Scenario 2 is when the S3 storage class is Standard, S3 Intelligent-Tiering (Frequent or Infrequent Access tier), S3 Standard-IA, or S3 One Zone-IA, and data synchronization with previously transferred S3 data. The we. I didn't have to retransmit the data by wire, but a new copy of each S3 object was created. This method also improves bandwidth efficiency, but incurs additional S3 request charges for GET and COPY operations.
Scenario 3 synchronizes with previously transferred S3 data when the S3 storage class is one of Amazon S3 Glacier, S3 Glacier Deep Archive, or S3 Intelligent-Tiering (Archive or Deep Archive tier). This method required each file to be retransmitted by wire.
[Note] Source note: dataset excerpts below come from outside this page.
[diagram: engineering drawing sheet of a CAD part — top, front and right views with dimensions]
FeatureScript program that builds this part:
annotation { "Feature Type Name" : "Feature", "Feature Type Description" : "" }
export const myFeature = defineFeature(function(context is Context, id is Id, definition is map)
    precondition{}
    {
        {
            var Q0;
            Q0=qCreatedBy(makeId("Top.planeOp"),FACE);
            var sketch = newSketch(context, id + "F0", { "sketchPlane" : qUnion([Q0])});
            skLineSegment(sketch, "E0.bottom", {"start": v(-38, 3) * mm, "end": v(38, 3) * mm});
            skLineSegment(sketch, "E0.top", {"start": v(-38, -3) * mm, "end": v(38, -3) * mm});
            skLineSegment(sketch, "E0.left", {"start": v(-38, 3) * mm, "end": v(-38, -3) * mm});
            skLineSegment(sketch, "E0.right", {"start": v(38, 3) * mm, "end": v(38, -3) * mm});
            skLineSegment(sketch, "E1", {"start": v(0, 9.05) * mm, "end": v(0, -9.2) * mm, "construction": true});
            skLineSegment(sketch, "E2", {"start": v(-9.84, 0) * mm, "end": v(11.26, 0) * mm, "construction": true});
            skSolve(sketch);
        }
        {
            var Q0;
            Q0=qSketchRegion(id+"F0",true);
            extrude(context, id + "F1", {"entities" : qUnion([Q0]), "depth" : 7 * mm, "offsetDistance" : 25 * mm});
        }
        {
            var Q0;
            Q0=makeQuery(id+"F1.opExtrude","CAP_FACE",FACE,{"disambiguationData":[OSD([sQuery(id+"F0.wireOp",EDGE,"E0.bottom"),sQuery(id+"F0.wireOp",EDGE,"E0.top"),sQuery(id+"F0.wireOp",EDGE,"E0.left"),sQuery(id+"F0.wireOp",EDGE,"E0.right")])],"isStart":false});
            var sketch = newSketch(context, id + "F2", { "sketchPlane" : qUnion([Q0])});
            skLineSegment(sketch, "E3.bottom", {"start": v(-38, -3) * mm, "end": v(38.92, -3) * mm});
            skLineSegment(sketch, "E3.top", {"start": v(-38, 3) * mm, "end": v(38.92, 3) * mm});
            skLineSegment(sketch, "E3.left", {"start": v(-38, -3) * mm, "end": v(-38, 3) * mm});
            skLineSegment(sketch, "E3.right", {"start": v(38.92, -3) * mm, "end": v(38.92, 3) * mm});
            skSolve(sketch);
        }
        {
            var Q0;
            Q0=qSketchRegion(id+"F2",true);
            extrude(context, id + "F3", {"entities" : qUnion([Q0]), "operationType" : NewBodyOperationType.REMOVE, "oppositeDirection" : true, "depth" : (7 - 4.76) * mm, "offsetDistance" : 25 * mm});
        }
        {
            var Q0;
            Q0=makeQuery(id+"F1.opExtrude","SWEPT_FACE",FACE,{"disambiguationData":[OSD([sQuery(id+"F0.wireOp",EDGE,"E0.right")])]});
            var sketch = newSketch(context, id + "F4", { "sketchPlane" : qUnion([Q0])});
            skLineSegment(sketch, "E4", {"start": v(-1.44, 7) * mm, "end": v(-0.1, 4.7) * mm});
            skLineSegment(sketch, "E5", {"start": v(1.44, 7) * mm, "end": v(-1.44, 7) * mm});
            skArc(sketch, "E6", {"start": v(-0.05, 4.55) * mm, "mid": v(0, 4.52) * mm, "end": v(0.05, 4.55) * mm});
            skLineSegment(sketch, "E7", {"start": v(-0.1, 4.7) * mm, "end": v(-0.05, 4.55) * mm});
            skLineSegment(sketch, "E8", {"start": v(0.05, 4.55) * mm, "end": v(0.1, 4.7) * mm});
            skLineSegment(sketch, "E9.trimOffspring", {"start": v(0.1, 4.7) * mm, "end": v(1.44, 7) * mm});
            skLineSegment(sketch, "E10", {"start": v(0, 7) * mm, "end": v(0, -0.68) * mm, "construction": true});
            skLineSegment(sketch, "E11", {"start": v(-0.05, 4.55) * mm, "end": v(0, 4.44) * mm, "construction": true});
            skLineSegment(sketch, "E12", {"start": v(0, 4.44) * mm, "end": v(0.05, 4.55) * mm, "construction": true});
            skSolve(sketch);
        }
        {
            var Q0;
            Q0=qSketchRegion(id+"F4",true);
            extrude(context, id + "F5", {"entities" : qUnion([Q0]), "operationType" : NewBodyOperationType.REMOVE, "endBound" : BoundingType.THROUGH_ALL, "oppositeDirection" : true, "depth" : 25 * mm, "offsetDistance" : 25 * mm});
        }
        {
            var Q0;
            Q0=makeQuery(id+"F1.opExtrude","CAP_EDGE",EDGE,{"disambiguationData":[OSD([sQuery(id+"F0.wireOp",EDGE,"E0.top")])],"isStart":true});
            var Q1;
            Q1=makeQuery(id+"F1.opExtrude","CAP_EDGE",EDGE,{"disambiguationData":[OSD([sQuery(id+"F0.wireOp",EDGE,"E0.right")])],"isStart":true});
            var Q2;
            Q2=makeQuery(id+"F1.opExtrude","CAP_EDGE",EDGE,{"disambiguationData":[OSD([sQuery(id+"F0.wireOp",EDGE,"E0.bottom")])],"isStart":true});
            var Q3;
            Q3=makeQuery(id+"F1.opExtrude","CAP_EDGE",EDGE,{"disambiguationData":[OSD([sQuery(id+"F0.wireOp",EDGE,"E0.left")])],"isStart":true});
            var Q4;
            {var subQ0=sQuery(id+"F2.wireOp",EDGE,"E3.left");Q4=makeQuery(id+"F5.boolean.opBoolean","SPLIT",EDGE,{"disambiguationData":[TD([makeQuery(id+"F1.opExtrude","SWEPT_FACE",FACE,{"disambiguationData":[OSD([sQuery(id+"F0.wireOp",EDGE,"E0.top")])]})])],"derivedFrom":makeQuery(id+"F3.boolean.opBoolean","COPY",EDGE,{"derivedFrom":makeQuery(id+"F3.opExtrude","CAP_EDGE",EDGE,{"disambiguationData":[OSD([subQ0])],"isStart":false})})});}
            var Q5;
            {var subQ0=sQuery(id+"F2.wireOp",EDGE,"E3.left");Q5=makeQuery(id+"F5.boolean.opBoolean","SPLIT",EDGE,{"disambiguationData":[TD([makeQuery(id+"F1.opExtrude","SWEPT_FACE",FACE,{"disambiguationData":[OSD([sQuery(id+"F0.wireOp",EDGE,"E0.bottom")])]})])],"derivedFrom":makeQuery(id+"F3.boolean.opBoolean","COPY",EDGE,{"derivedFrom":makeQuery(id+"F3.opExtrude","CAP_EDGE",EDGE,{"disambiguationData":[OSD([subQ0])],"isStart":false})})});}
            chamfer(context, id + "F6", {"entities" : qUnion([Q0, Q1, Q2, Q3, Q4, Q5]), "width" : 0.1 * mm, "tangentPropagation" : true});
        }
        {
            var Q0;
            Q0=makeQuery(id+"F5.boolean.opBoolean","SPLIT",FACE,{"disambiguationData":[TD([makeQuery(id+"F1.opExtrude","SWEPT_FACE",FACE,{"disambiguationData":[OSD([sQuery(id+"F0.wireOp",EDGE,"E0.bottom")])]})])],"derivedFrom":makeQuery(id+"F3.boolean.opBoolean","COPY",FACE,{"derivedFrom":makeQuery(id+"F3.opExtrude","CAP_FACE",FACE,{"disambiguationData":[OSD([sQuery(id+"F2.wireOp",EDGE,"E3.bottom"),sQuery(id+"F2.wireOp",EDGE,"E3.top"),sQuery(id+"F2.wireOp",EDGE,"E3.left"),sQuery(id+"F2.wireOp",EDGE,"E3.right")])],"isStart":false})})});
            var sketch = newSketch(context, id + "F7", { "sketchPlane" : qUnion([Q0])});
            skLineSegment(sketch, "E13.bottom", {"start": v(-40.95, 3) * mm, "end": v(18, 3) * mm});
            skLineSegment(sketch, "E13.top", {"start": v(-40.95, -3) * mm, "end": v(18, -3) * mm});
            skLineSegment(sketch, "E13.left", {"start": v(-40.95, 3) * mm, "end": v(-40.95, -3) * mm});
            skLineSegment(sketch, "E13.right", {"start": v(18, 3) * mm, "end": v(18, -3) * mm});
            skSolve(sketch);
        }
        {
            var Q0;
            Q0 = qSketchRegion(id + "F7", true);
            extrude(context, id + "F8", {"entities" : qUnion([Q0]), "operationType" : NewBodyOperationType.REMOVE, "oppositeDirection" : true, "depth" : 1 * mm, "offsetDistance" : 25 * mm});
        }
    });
This is the least efficient method as it leads to additional charges for S3 requests, increased bandwidth usage, and increased time.
Regardless of your S3 storage class, if your bucket has S3 versioning enabled, synchronizing with previously transferred S3 data creates duplicate copies of each object. This results in the additional cost of S3 storage, as shown in both scenarios 2 and 3.
If you're using DataSync for continuous data synchronization, we recommend that you use DataSync for the first transfer to S3 whenever possible. However, if you copied the data to S3 by any means other than DataSync, make sure your storage class is not Amazon S3 Glacier, S3 Glacier Deep Archive, or S3 Intelligent-Tiering (Archive or Deep Archive tier). We also recommend that you stop S3 Versioning for that bucket if it's currently enabled.
Thank you for reading about AWS DataSync and Amazon S3.